Carcere di Capanne, visita delle istituzioni. Detenute chiedono percorsi di reinserimento

Carcere di Capanne, visita delle istituzioni. Detenute chiedono percorsi di reinserimento

Formazione nel carcere e trasporti per chi lavora fuori alcune delle richieste

Un migliore reinserimento nella società e nel mondo del lavoro è quanto richiesto dalle donne detenute nel Carcere di Perugia Capanne ad alcuni esponenti delle istituzioni in visita alla struttura.

A far visita alle donne carcerate nel centro di detenzione perugino, notoriamente gravato dal problema del sovraffollamento, sono stati ieri alcuni esponenti delle istituzioni, come la vicepresidente della regione Carla Casciari, l’assessore alle Pari opportunità del comune di Perugia Lorena Pesaresi, l'assessore provinciale Ornella Bellini e Eleonora Pace, presidente del Centro Pari Opportunità regionale.

Il tema del reinserimento è stato al centro anche di un incontro dei giorni scorsi a Perugia, nel contesto del Festival Internazionale di Giornalismo.

A proposito delle necessità e delle richieste espresse dalle detenute la vicepresidente ha riferito che la direttrice del carcere, Bernardina Di Mario, proprio a loro nome ha posto l’accento sulla necessità di continuare le attività di formazione finalizzate all’inserimento lavorativo all’interno dell’istituto penitenziario perché ciò permette di poter apprendere e, nello stesso tempo, di avere sempre un occhio attento verso l’esterno per vivere meglio il presente caratterizzato dal fatto di scontare la pena, e il futuro. 

“Secondo quanto riferito  dal direttore dell’istituto – ha detto Casciari – attualmente sono cinque le detenute recluse nel carcere di Capanne che lavorano all’esterno grazie all’applicazione dell’art 21, ed altre già sarebbero pronte per questa fase resa più complicata anche dalla mancanza di collegamenti in alcuni orari del giorno tra Perugia e la località in cui è ubicato il carcere”.

Oltre al problema dei trasporti, le detenute hanno espresso il desiderio, o meglio la necessità, di lavorare e di continuare in modo stabile l’attività formativa. L’assessore Bellini ha quindi proposto di organizzare in tempi brevi un incontro anche con la Regione per affrontare proprio queste tematiche e decidere come meglio utilizzare le risorse.

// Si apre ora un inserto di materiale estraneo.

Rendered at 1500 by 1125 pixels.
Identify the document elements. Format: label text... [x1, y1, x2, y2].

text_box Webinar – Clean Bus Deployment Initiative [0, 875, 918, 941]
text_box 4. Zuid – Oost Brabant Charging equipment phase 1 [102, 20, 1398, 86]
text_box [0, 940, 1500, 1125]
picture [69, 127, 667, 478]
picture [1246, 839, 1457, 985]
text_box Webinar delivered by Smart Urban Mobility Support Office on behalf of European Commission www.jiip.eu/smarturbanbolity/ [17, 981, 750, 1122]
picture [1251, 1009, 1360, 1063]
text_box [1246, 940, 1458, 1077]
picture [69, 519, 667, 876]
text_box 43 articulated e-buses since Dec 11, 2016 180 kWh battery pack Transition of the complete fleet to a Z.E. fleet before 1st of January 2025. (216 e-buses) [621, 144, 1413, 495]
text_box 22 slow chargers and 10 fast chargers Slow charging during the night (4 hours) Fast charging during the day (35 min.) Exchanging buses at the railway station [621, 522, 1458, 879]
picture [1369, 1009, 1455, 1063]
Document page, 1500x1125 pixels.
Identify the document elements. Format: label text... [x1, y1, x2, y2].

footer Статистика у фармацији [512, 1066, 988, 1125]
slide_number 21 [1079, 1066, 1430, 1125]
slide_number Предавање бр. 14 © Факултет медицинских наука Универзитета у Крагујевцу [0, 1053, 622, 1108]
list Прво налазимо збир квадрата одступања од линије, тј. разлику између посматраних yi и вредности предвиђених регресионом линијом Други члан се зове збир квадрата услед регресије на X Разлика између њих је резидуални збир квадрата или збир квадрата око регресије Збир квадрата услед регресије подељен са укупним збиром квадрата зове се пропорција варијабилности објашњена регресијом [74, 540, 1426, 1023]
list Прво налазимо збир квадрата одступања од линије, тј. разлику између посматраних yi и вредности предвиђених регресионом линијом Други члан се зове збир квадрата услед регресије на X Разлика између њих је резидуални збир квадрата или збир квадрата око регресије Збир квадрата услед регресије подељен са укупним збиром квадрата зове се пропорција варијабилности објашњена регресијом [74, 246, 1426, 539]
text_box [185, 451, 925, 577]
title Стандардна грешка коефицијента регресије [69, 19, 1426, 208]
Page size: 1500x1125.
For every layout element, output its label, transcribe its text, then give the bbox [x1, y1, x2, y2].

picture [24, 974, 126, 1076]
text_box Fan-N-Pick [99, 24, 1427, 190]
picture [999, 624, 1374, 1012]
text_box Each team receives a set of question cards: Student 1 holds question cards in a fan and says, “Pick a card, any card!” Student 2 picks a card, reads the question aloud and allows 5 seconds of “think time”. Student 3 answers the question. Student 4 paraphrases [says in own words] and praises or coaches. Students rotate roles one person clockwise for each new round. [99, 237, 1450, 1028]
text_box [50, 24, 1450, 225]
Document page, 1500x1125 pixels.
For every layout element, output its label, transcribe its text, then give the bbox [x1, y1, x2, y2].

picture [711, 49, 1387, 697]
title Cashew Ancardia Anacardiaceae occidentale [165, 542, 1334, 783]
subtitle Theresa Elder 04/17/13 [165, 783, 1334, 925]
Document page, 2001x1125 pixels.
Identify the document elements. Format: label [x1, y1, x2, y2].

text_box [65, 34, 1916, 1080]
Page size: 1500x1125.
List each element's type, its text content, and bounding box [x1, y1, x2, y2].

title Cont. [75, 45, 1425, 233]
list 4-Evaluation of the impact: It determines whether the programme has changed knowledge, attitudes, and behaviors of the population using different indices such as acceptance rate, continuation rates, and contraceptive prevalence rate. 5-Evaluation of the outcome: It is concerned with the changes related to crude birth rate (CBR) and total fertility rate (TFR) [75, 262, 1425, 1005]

Un aspetto fondamentale questo anche per l’assessore comunale Pesaresi, che ha ricordato che la detenzione trova il suo senso proprio se finalizzata al reinserimento.

La visita alle donne carcerate è stata organizzata  tra le iniziative previste nell’ambito della Giornata internazionale della donna.

Commenti

1) inserito il da Max75

Cavolo che sensibilità istituzionale... speriamo che i politici nostrani dimostrino tale interesse e sensibilità verso le MIGLIAIA di cassaintegrati e lavoratori in mobilità che non hanno neanche più un centesimo per comprare il pane per i propri figli. Perchè non vanno a visitare la Ex Pozzi a Spoleto o la Spigadoro a Foligno, li non hanno problemi di trasporto come le detenute ma di pane. Non vedo l'ora che arrivino le elezioni.